Он сжал холодную влажную руку жены, но ответа не почувствовал. Он сделал еще одну попытку, умоляюще глядя на Сару в ожидании какого-то сигнала, но глаза ее оставались закрытыми. Он растерянно обвел взглядом помещение: анестезиолог старательно менял капельницу на штативе; у акушера были красные от недосыпания глаза, его подняли с постели в три утра.
– Она поправится?
Поверх края маски на него смотрели умные серые глаза. Голос был низкий, мягкий и спокойный, но он мало что мог предложить. Палец показал на зубчатую оранжевую линию на мониторе, который отслеживал биение сердца плода.
– Мистер Джонсон, это показывает, что ребенок гиперактивен, но временами возникают долгие периоды ослабленного сердцебиения. Ребенок испытывает серьезные внутриутробные осложнения. – Он помолчал. – Если мы решим спасти ребенка, нам придется делать кесарево сечение, но существует реальная возможность, что ваша жена не перенесет анестетика. Она предельно слаба. Боюсь, что вам придется принимать решение.
– Решение? – эхом откликнулся Алан Джонсон, плохо понимая, что происходит. Он вопросительно посмотрел в спокойные глаза акушера, и голос у него дрогнул. – Ч-ч-что в-в-вы… вы советуете?
Акушер все объяснил ему с максимальной мягкостью:
– Мистер Джонсон, я не думаю, что у вашей жены есть хоть один шанс на спасение, если мы ее не прооперируем. В ходе родов ребенок убьет ее. В случае же операции есть шанс, что она выживет… и ребенок тоже.
Алан Джонсон заломил руки и медленно склонил голову:
– Прошу вас, приступайте… вам лучше начинать.
Ему позволили остаться в операционной, и теперь он стоял у стены – в халате, маске и белых бахилах, рядом с аппаратом для анестезии; его взгляд перебегал с безжизненного лица жены на мониторы. Он думал о кроватке в маленькой верхней комнатке их дома, с желтыми стенами и синими плинтусами, которые он сам красил, с бумажными бордюрами с колыбельными песенками, которые крепили они с Сарой, о колясочке, об игрушках и о детской одежде, которую они покупали, еще не зная, кто у них будет, мальчик или девочка.
До последних нескольких месяцев их брак был полон блаженства. Никогда в жизни он не чувствовал себя таким счастливым. Он понимал, что ему стоило бы знать – за все надо платить. Бог никогда не преподносит дары, ничего не требуя взамен, хотя порой трудно понять причины Его требований. Но Бог всегда прав, и они знали, что, какие бы страдания Он им ни послал, любит Он их так же крепко, как и они Его.
Первые три года их брака Он их испытывал, не давая Саре забеременеть, хотя они регулярно и страстно занимались любовью. Они понимали ценность этих испытаний, которые заставляли их осознавать, что право на создание человеческой жизни еще надо получить. Доктор Хамфри прописал курс лекарства, которое помогало забеременеть. Оно называлось «Матернокс», и через три месяца после начала приема его Сара забеременела.
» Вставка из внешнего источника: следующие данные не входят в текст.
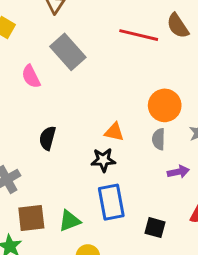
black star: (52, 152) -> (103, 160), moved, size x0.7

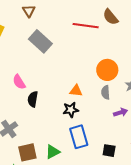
pink semicircle: (31, 76) -> (19, 82), moved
Алан помнил ту радость, которую они испытали, сидя в маленьком кабинете доктора Хамфри, когда тот подтвердил, что она действительно ждет ребенка. Со слезами на глазах он вспомнил те ранние дни ее беременности. Если не считать, что у нее немного вырос животик, казалось, беременность на Саре не сказывалась. Не было никаких симптомов вроде тошноты по утрам или странных предпочтений в еде, о которых им доводилось читать. Но затем лицо стало терять краски, и внезапно она начинала чувствовать себя страшно усталой, словно из нее вытекала энергия. Это анемия, объяснял им доктор, тут не о чем беспокоиться; он прописал курс витаминных добавок, и спустя какое-то время ей стало лучше.
Саре было хорошо, пока она не узнала, что компания, в которой она работала, перешла к другому хозяину, и не стали ходить настойчивые слухи, что грядут сокращения. Спустя неделю у нее появилась сыпь. Сначала на небольшом локальном участке с правой стороны груди и на плече. Доктор Хамфри поставил диагноз, что это опоясывающий лишай, причина появления которого – стресс из-за опасений потерять работу. Но даже он был удивлен быстротой, с которой лишай исчез.
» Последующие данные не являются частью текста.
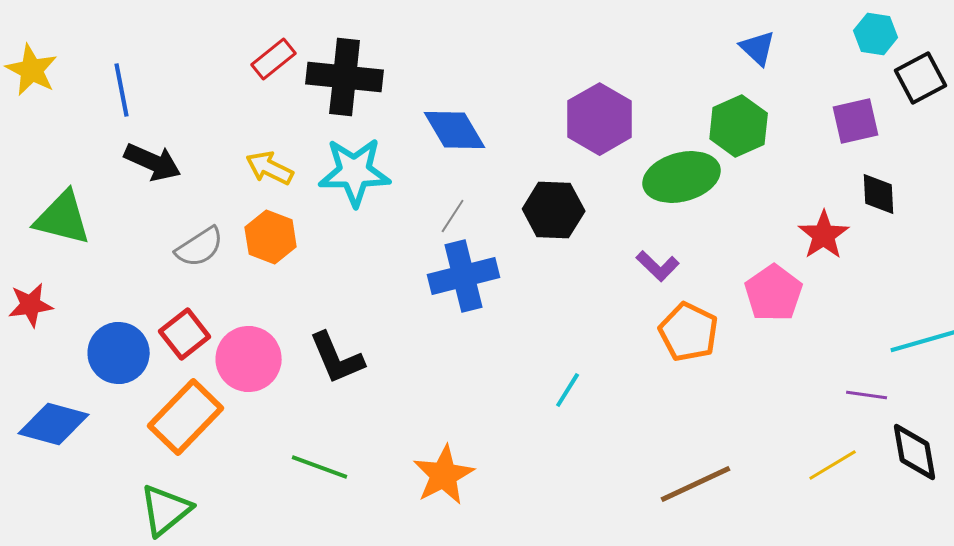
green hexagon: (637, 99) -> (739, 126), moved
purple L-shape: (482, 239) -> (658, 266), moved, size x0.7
Лишь несколько недель спустя она впервые пожаловалась на головную боль; Алан помнил, как она лежала на диване, сжимая руками голову и сдерживая слезы. Затем тошнота и рвота. Доктор Хамфри начал беспокоиться. Через месяц ей удавалось удерживать в себе лишь символическое количество еды, и он посоветовал ей отправиться в больницу. Но Сара, с ее независимостью, не захотела этого.